About a year ago, Axon asked the board if executives needed ranged attack capabilities and could ethically deploy shock drones in their life-threatening scenarios. After the deliberations, the board said in a statement that the company needed to implement safeguards to make the idea “very plausible.”
The board voted last month that the company shouldn’t push the idea forward, saying that weaponized drones could force police “in over-police communities and color communities” more often. Stated. Members were preparing a complete report to be released this fall on whether the project should be marketed to police.
So Smith on Thursday publication The company has “started formal development” of a shock drone that can be used in a much wider range of roles to “stop” school shooting, promising to “neutralize the threat within 60 seconds.” Is shown.
and Video announcement Smith featured a slow-motion video of a drone firing darts, saying the company has already built a test system and has begun the design phase of the system, which is expected to take about two years to build. The company’s concept rendering shows that the quadcopter drone is equipped with four cameras, a darts firing barrel, a speaker, and a “precision aiming point laser.”
“I was waiting for the politician to solve the problem, so we’re going to solve it,” Smith said. Said.. “I’m going to do this.”
Smith has been promoting this idea for years. This idea is also included in the graphic novel “The End of Killing” where drones zapping gunmen rampaging around day care centers. And in a Q & A session at Reddit the day after the announcement, Smith said the idea might “sound strange,” but it’s a bit more than a “today’s solution” to deal with shootings. He said he knew there were benefits. gun. “
He said the shock drone was installed in a ceiling-mounted “launch station” like a smoke detector and shielded to prevent “children throwing things.” He said the school could install a “simple, low-cost vent” above the door to fly the drone into a locked room.
The drone fires a payload of up to four shock probes over 40 feet, supplying sustained current and helping nearby people to kill the drone or hold a gun for enough time to help the attacker. Can be. The drone would be small and difficult to shoot, he wrote, and “after running out of darts, we could hit someone with the drone and physically distract it.”
Schools and police agencies pay an estimated $ 1,000 a year for each drone, and said the company will only sell in “non-abuse” markets.
The Federal Aviation Administration in 2018 banned flying drones with dangerous weapons. However, Smith said such “legal restrictions” could be resolved over time. Taser’s weapons and body cameras were also illegal in some states before Axon began selling them, he said.
The company “has a long history of working in situations where the law doesn’t support our technology — and did so when people realized what we were trying to do,” he writes. ..
During a Reddit session, Smith was asked how to handle pushbacks from parents who don’t want to fly a shock machine near their children. “Many parents will find this situation more comfortable than the armed guards stationed at the school,” he said.
However, the reaction on Reddit was burned. Some commentators are worried that drones may have unintended consequences, such as punishing students, disbanding fights and police protests, and more people being shot after the shooter is shocked. Was there.
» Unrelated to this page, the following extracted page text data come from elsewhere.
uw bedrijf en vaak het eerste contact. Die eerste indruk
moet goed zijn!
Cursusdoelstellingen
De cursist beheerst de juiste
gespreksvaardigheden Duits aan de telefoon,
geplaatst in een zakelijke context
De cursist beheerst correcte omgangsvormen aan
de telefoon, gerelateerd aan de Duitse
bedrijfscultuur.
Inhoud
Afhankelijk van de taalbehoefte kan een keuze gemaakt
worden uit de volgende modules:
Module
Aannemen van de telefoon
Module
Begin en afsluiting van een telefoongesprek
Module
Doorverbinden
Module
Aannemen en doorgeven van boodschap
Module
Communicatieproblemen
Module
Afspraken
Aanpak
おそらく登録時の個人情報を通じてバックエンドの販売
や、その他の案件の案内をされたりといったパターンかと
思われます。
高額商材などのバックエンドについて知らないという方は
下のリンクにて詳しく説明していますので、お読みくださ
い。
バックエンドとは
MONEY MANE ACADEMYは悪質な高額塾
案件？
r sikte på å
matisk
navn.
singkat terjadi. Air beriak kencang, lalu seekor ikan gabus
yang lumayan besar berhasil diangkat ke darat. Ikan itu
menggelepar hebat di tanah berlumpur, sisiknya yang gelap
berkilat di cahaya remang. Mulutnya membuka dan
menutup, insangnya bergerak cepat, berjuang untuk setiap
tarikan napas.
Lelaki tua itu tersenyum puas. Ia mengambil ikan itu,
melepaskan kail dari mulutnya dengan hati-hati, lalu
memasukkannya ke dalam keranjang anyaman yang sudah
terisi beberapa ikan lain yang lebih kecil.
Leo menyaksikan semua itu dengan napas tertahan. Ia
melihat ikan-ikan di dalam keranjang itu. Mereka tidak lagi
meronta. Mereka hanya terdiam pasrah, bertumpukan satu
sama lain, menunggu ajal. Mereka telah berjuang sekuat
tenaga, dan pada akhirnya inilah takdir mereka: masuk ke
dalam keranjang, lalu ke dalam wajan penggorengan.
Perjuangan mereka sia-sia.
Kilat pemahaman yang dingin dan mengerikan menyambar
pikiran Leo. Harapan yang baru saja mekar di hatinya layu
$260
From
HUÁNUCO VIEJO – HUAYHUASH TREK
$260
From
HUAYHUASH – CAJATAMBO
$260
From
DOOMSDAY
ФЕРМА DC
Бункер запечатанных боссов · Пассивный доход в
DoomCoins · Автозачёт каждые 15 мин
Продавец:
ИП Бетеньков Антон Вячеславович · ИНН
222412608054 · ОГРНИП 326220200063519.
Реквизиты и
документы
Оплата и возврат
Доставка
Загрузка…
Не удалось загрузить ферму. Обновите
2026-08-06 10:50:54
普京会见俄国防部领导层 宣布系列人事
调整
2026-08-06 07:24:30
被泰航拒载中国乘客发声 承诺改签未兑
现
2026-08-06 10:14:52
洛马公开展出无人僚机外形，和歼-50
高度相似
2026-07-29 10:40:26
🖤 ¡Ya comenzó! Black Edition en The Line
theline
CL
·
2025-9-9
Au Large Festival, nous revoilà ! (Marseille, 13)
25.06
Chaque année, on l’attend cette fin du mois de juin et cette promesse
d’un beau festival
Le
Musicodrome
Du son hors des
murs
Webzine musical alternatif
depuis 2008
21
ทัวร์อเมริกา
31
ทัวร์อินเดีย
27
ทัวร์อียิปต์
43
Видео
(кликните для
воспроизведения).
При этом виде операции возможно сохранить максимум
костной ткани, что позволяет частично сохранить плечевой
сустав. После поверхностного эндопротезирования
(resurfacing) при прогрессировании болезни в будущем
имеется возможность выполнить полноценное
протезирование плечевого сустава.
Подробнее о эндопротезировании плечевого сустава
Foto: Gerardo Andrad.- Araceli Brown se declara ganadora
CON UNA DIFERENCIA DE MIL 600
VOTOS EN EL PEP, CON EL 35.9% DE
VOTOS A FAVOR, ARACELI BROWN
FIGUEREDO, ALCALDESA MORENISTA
Others have wondered if Axon is using momentary emotions to attract investors or sell products. They also said the proposal was a sad commentary on America’s weak response to the national crisis.
“The fact that we are brainstorming about drones at school, whether motivated by capitalism, parental instincts, or both, means that our society is already quite ill. “I will,” wrote one commenter. He wrote another article: “You love dealing with symptoms, not the root cause.”